The differential diagnosis for an obsolete malignant neoplasm of the meninges involves considering various conditions that can present with similar symptoms and imaging characteristics.

According to search results, metastatic cancer is one of the disorders that enter into the differential diagnosis [7]. This is because metastatic cancer can also cause tumors in the brain and meninges, making it a potential mimic for an obsolete malignant neoplasm of the meninges.

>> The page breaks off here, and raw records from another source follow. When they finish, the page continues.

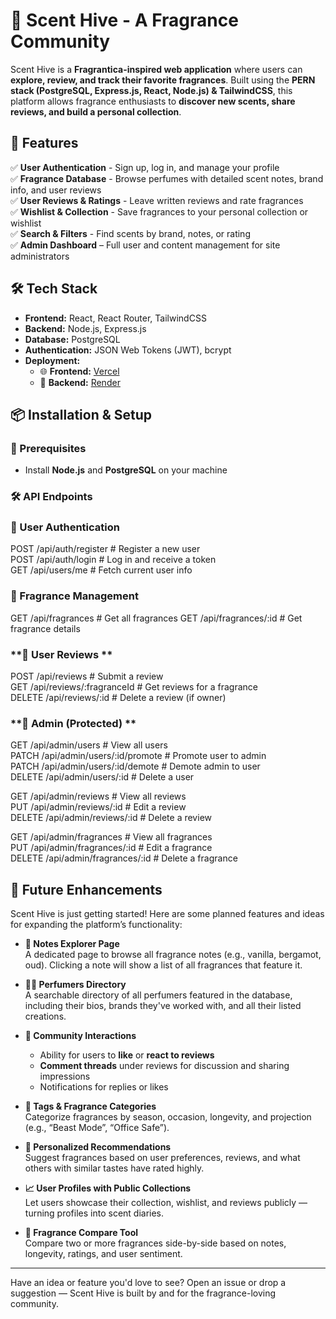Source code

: # 🌿 Scent Hive - A Fragrance Community

Scent Hive is a **Fragrantica-inspired web application** where users can **explore, review, and track their favorite fragrances**. Built using the **PERN stack (PostgreSQL, Express.js, React, Node.js) & TailwindCSS**, this platform allows fragrance enthusiasts to **discover new scents, share reviews, and build a personal collection**.

## **🚀 Features**
✅ **User Authentication** - Sign up, log in, and manage your profile  
✅ **Fragrance Database** - Browse perfumes with detailed scent notes, brand info, and user reviews  
✅ **User Reviews & Ratings** - Leave written reviews and rate fragrances  
✅ **Wishlist & Collection** - Save fragrances to your personal collection or wishlist  
✅ **Search & Filters** - Find scents by brand, notes, or rating  
✅ **Admin Dashboard** – Full user and content management for site administrators  
  

## **🛠️ Tech Stack**
- **Frontend:** React, React Router, TailwindCSS  
- **Backend:** Node.js, Express.js  
- **Database:** PostgreSQL  
- **Authentication:** JSON Web Tokens (JWT), bcrypt  
- **Deployment:**  
  - 🌐 **Frontend:** [Vercel](https://scenthive.vercel.app/)  
  - 🔧 **Backend:** [Render](https://scenthive.onrender.com)
## **📦 Installation & Setup**
### **🔧 Prerequisites**
- Install **Node.js** and **PostgreSQL** on your machine

### **🛠 API Endpoints**
### **🔧 User Authentication**
POST   /api/auth/register      # Register a new user  
POST   /api/auth/login         # Log in and receive a token  
GET    /api/users/me           # Fetch current user info  

### **🔧 Fragrance Management**
GET  /api/fragrances         # Get all fragrances
GET  /api/fragrances/:id     # Get fragrance details

### **🔧 User Reviews **
POST   /api/reviews                # Submit a review  
GET    /api/reviews/:fragranceId   # Get reviews for a fragrance  
DELETE /api/reviews/:id            # Delete a review (if owner)  

### **🔧 Admin (Protected) **
GET    /api/admin/users                   # View all users  
PATCH  /api/admin/users/:id/promote       # Promote user to admin  
PATCH  /api/admin/users/:id/demote        # Demote admin to user  
DELETE /api/admin/users/:id               # Delete a user  

GET    /api/admin/reviews                 # View all reviews  
PUT    /api/admin/reviews/:id             # Edit a review  
DELETE /api/admin/reviews/:id             # Delete a review  

GET    /api/admin/fragrances              # View all fragrances  
PUT    /api/admin/fragrances/:id          # Edit a fragrance  
DELETE /api/admin/fragrances/:id          # Delete a fragrance  

## 🔮 Future Enhancements

Scent Hive is just getting started! Here are some planned features and ideas for expanding the platform’s functionality:

- **👃 Notes Explorer Page**  
  A dedicated page to browse all fragrance notes (e.g., vanilla, bergamot, oud). Clicking a note will show a list of all fragrances that feature it.

- **🧑‍🎨 Perfumers Directory**  
  A searchable directory of all perfumers featured in the database, including their bios, brands they've worked with, and all their listed creations.

- **💬 Community Interactions**  
  - Ability for users to **like** or **react to reviews**  
  - **Comment threads** under reviews for discussion and sharing impressions  
  - Notifications for replies or likes

- **🔖 Tags & Fragrance Categories**  
  Categorize fragrances by season, occasion, longevity, and projection (e.g., “Beast Mode”, “Office Safe”).

- **🎯 Personalized Recommendations**  
  Suggest fragrances based on user preferences, reviews, and what others with similar tastes have rated highly.

- **📈 User Profiles with Public Collections**  
  Let users showcase their collection, wishlist, and reviews publicly — turning profiles into scent diaries.

- **🧭 Fragrance Compare Tool**  
  Compare two or more fragrances side-by-side based on notes, longevity, ratings, and user sentiment.

---

Have an idea or feature you'd love to see? Open an issue or drop a suggestion — Scent Hive is built by and for the fragrance-loving community.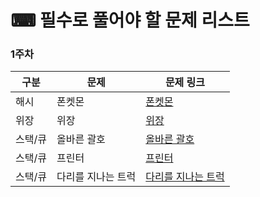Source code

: # ⌨ 필수로 풀어야 할 문제 리스트
### 1주차
|구분|문제|문제 링크|
|----|----|--------|
|해시|폰켓몬|[폰켓몬]|
|위장|위장|[위장]|
|스택/큐|올바른 괄호|[올바른 괄호]|
|스택/큐|프린터|[프린터]|
|스택/큐|다리를 지나는 트럭|[다리를 지나는 트럭]|

[폰켓몬]:https://school.programmers.co.kr/learn/courses/30/lessons/1845
[위장]:https://school.programmers.co.kr/learn/courses/30/lessons/42578
[올바른 괄호]:https://school.programmers.co.kr/learn/courses/30/lessons/12909
[프린터]:https://school.programmers.co.kr/learn/courses/30/lessons/42587
[다리를 지나는 트럭]:https://school.programmers.co.kr/learn/courses/30/lessons/42583
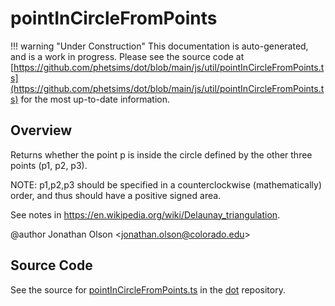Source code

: # pointInCircleFromPoints

!!! warning "Under Construction"
    This documentation is auto-generated, and is a work in progress. Please see the source code at
    [https://github.com/phetsims/dot/blob/main/js/util/pointInCircleFromPoints.ts](https://github.com/phetsims/dot/blob/main/js/util/pointInCircleFromPoints.ts) for the most up-to-date information.

## Overview

Returns whether the point p is inside the circle defined by the other three points (p1, p2, p3).

NOTE: p1,p2,p3 should be specified in a counterclockwise (mathematically) order, and thus should have a positive
signed area.

See notes in https://en.wikipedia.org/wiki/Delaunay_triangulation.

@author Jonathan Olson &lt;jonathan.olson@colorado.edu&gt;



## Source Code

See the source for [pointInCircleFromPoints.ts](https://github.com/phetsims/dot/blob/main/js/util/pointInCircleFromPoints.ts) in the [dot](https://github.com/phetsims/dot) repository.
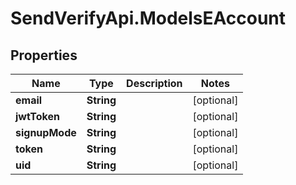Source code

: # SendVerifyApi.ModelsEAccount

## Properties
Name | Type | Description | Notes
------------ | ------------- | ------------- | -------------
**email** | **String** |  | [optional] 
**jwtToken** | **String** |  | [optional] 
**signupMode** | **String** |  | [optional] 
**token** | **String** |  | [optional] 
**uid** | **String** |  | [optional] 


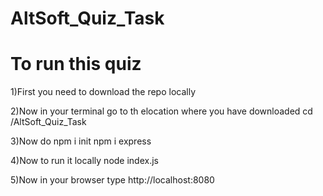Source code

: # AltSoft_Quiz_Task
# To run this quiz 

1)First you need to download the repo locally

2)Now in your terminal go to th elocation where you have downloaded 
  cd /AltSoft_Quiz_Task

3)Now do 
  npm i init
  npm i express

4)Now to run it locally 
  node index.js

5)Now in your browser type http://localhost:8080
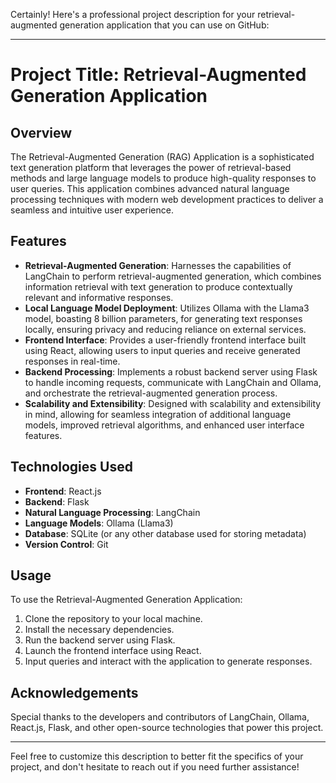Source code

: Certainly! Here's a professional project description for your retrieval-augmented generation application that you can use on GitHub:

---

# Project Title: Retrieval-Augmented Generation Application

## Overview

The Retrieval-Augmented Generation (RAG) Application is a sophisticated text generation platform that leverages the power of retrieval-based methods and large language models to produce high-quality responses to user queries. This application combines advanced natural language processing techniques with modern web development practices to deliver a seamless and intuitive user experience.

## Features

- **Retrieval-Augmented Generation**: Harnesses the capabilities of LangChain to perform retrieval-augmented generation, which combines information retrieval with text generation to produce contextually relevant and informative responses.
- **Local Language Model Deployment**: Utilizes Ollama with the Llama3 model, boasting 8 billion parameters, for generating text responses locally, ensuring privacy and reducing reliance on external services.
- **Frontend Interface**: Provides a user-friendly frontend interface built using React, allowing users to input queries and receive generated responses in real-time.
- **Backend Processing**: Implements a robust backend server using Flask to handle incoming requests, communicate with LangChain and Ollama, and orchestrate the retrieval-augmented generation process.
- **Scalability and Extensibility**: Designed with scalability and extensibility in mind, allowing for seamless integration of additional language models, improved retrieval algorithms, and enhanced user interface features.

## Technologies Used

- **Frontend**: React.js
- **Backend**: Flask
- **Natural Language Processing**: LangChain
- **Language Models**: Ollama (Llama3)
- **Database**: SQLite (or any other database used for storing metadata)
- **Version Control**: Git

## Usage

To use the Retrieval-Augmented Generation Application:

1. Clone the repository to your local machine.
2. Install the necessary dependencies.
3. Run the backend server using Flask.
4. Launch the frontend interface using React.
5. Input queries and interact with the application to generate responses.


## Acknowledgements

Special thanks to the developers and contributors of LangChain, Ollama, React.js, Flask, and other open-source technologies that power this project.

---

Feel free to customize this description to better fit the specifics of your project, and don't hesitate to reach out if you need further assistance!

Another condition to consider is neoplastic meningitis, especially when there are symptoms such as inflammation or irritation of the meninges [7]. Neoplastic meningitis refers to cancer that has spread to the meninges and can cause similar symptoms to a primary tumor in this location.

Additionally, glomus jugulare tumor should also be considered in the differential diagnosis, particularly when there are symptoms related to the jugular foramen [7].

It's worth noting that while these conditions can present with similar symptoms and imaging characteristics, they have distinct underlying causes and treatment approaches. A thorough evaluation by a medical professional is necessary to determine the correct diagnosis.

References: * [7] Other disorders that enter into the differential diagnosis are glomus jugulare tumor (see later), metastatic cancer, neoplastic meningitis (especially ... * [7] See the Non-malignant CNS Rules when the primary site is optic nerve and the diagnosis is either optic glioma or pilocytic astrocytoma.